Crystal lovers rejoice – researchers have created the largest database of elemental crystal surfaces and shapes to date.
There is an incredibly large variety of crystals in nature. When you add in the ones humans designed themselves, the possibilities are simply staggering. Dubbed Crystallium, this new open-source database can go a long way towards helping researchers design new materials – especially where crystal surface orientation
“This work is an important starting point for studying the material surfaces and interfaces, where many novel properties can be found. We’ve developed a new resource that can be used to better understand surface science and find better materials for surface-driven technologies,” said Shyue Ping Ong, a nanoengineering professor at UC San Diego and senior author of the study.
Crystals found in rocks typically range in size from a fraction of a millimetre to several centimetres across, although exceptionally large crystals are occasionally found. But this database is less about geology and more about material design. Size is not often important when trying to use crystals to design materials but the other geometrical parameters are.

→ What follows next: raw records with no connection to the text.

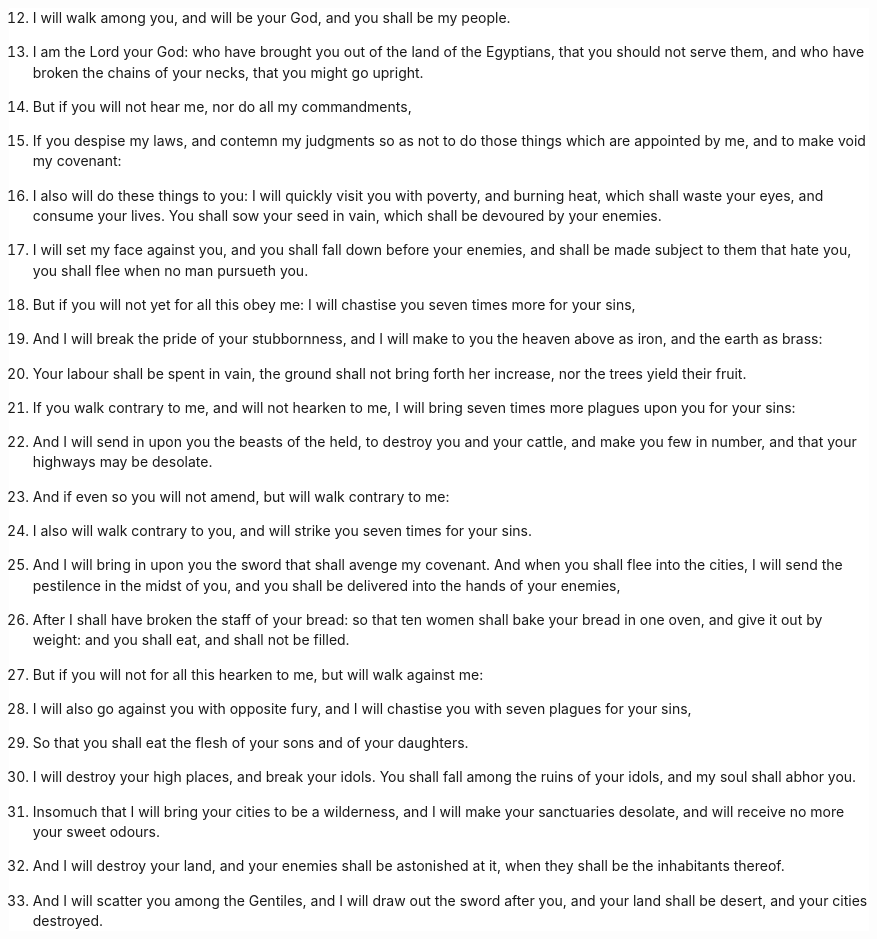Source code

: 12. I will walk among you, and will be your God, and you shall be my people.

13. I am the Lord your God: who have brought you out of the land of the Egyptians, that you should not serve them, and who have broken the chains of your necks, that you might go upright.

14. But if you will not hear me, nor do all my commandments,

15. If you despise my laws, and contemn my judgments so as not to do those things which are appointed by me, and to make void my covenant:

16. I also will do these things to you: I will quickly visit you with poverty, and burning heat, which shall waste your eyes, and consume your lives. You shall sow your seed in vain, which shall be devoured by your enemies.

17. I will set my face against you, and you shall fall down before your enemies, and shall be made subject to them that hate you, you shall flee when no man pursueth you.

18. But if you will not yet for all this obey me: I will chastise you seven times more for your sins,

19. And I will break the pride of your stubbornness, and I will make to you the heaven above as iron, and the earth as brass:

20. Your labour shall be spent in vain, the ground shall not bring forth her increase, nor the trees yield their fruit.

21. If you walk contrary to me, and will not hearken to me, I will bring seven times more plagues upon you for your sins:

22. And I will send in upon you the beasts of the held, to destroy you and your cattle, and make you few in number, and that your highways may be desolate.

23. And if even so you will not amend, but will walk contrary to me:

24. I also will walk contrary to you, and will strike you seven times for your sins.

25. And I will bring in upon you the sword that shall avenge my covenant. And when you shall flee into the cities, I will send the pestilence in the midst of you, and you shall be delivered into the hands of your enemies,

26. After I shall have broken the staff of your bread: so that ten women shall bake your bread in one oven, and give it out by weight: and you shall eat, and shall not be filled.

27. But if you will not for all this hearken to me, but will walk against me:

28. I will also go against you with opposite fury, and I will chastise you with seven plagues for your sins,

29. So that you shall eat the flesh of your sons and of your daughters.

30. I will destroy your high places, and break your idols. You shall fall among the ruins of your idols, and my soul shall abhor you.

31. Insomuch that I will bring your cities to be a wilderness, and I will make your sanctuaries desolate, and will receive no more your sweet odours.

32. And I will destroy your land, and your enemies shall be astonished at it, when they shall be the inhabitants thereof.

33. And I will scatter you among the Gentiles, and I will draw out the sword after you, and your land shall be desert, and your cities destroyed.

For instance, fuel cell performance is significantly influenced by molecules of hydrogen and oxygen reacting on the surface of metal catalysts. The orientation of the building blocks of that surface is key here. Similarly, the interfaces between the electrodes and electrolyte in a rechargeable lithium-ion battery can increase or reduce the battery’s performance. This is where the database steps in – it makes this kind of information much more accessible to everyone.
“Researchers can use this database to figure out which elements or materials are more likely to be viable catalysts for processes like ammonia production or making hydrogen gas from water,” said Richard Tran, a nanoengineering PhD student in Ong’s Materials Virtual Lab and the study’s first author. Tran did this work while he was an undergraduate at UC San Diego.
The surface resistance is particularly important in such cases. Surface energy describes the stability of a surface, it’s basically a measure of the excess energy of atoms on the surface relative to those in the bulk material. The surface resistance is always important for designing nanoparticles and catalysts.
At this point, you might think this is a trivial task. After all, what’s so special in publishing a crystal database?
Well, in the past, researchers have experimentally measured the surface energies elements in their crystal. This is a complex process which traditionally involves melting the crystal, measuring the resulting liquid’s surface tension at the melting temperature, then extrapolating that value back to room temperature – and all this must be done on a perfectly smooth surface, which is pretty difficult to obtain. Some crystals had already been measured this way, but the problem is that the results were averaged values and thus lacked the specific resolution that is necessary for design, Ong said. Furthermore, the surface energy is not a simple number, because it depends on the crystal’s orientation
“A crystal is a regular arrangement of atoms. When you cut a crystal in different places and at different angles, you expose different facets with unique arrangements of atoms,” explained Ong, who teaches the Crystallography of Materials course at UC San Diego.
There was no place with such information for all elemental crystals, so Ong and his team developed sophisticated automated workflows to calculate surface energies virtually, using the open-source Python Materials Genomics library and FireWorks workflow codes of the Materials Project. Their virtual laboratory setup was excellent, thanks to the powerful supercomputers at the San Diego Supercomputer Center and the National Energy Research Scientific Computing Center. It simulates the experiments with accuracy, offering all the required information without any hassle.
“This is one of the areas where the ‘virtual laboratory’ can create the most value–by allowing us to precisely control the models and conditions in a way that is extremely difficult to do in experiments.”
At the moment, the database covers only chemical elements, but the team is already working on expanding it to multi-element compounds like alloys, which are made of two or more different metals, and binary oxides, which are made of oxygen and one other element.